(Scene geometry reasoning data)

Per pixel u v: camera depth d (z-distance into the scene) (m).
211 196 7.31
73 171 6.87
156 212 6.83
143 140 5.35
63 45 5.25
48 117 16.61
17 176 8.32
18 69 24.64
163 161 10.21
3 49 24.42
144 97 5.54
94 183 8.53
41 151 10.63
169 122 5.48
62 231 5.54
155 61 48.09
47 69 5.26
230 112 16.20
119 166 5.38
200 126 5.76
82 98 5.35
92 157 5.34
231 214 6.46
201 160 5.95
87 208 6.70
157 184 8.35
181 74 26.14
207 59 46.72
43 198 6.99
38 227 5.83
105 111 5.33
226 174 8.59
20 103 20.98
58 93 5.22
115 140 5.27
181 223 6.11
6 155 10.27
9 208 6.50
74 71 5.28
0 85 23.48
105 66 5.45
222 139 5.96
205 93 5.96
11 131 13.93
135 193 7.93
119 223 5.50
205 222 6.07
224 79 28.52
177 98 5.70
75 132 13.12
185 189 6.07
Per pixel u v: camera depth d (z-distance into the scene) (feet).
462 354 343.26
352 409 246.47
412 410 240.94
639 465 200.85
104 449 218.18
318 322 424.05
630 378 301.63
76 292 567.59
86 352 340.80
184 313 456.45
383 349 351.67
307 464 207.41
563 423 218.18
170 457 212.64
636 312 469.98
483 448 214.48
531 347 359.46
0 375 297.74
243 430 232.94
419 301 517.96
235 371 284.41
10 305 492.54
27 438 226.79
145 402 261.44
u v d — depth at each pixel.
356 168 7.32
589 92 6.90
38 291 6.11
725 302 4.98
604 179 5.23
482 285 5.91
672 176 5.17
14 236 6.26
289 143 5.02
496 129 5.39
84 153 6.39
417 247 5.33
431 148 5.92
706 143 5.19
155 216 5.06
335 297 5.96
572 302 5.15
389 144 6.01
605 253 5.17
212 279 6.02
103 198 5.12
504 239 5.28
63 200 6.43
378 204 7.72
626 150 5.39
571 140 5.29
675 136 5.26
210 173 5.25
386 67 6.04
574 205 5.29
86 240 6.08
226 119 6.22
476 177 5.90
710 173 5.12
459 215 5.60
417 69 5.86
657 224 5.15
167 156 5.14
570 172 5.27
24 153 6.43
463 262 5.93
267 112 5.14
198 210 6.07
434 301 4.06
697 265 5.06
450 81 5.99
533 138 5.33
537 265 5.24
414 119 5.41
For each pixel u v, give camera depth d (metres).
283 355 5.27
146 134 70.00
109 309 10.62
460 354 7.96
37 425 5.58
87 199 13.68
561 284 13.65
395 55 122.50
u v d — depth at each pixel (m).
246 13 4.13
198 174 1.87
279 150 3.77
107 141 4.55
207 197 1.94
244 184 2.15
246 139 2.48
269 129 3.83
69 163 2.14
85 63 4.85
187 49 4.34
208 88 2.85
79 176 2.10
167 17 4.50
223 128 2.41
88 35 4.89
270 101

◆ WHAT TO WORK ON ◆
Which lines above run from the one containing "43 198 6.99" to the one containing "563 423 218.18"? Give them again exactly, both ends included.

◆ EXERCISE SOLUTION ◆
43 198 6.99
38 227 5.83
105 111 5.33
226 174 8.59
20 103 20.98
58 93 5.22
115 140 5.27
181 223 6.11
6 155 10.27
9 208 6.50
74 71 5.28
0 85 23.48
105 66 5.45
222 139 5.96
205 93 5.96
11 131 13.93
135 193 7.93
119 223 5.50
205 222 6.07
224 79 28.52
177 98 5.70
75 132 13.12
185 189 6.07
Per pixel u v: camera depth d (z-distance into the scene) (feet).
462 354 343.26
352 409 246.47
412 410 240.94
639 465 200.85
104 449 218.18
318 322 424.05
630 378 301.63
76 292 567.59
86 352 340.80
184 313 456.45
383 349 351.67
307 464 207.41
563 423 218.18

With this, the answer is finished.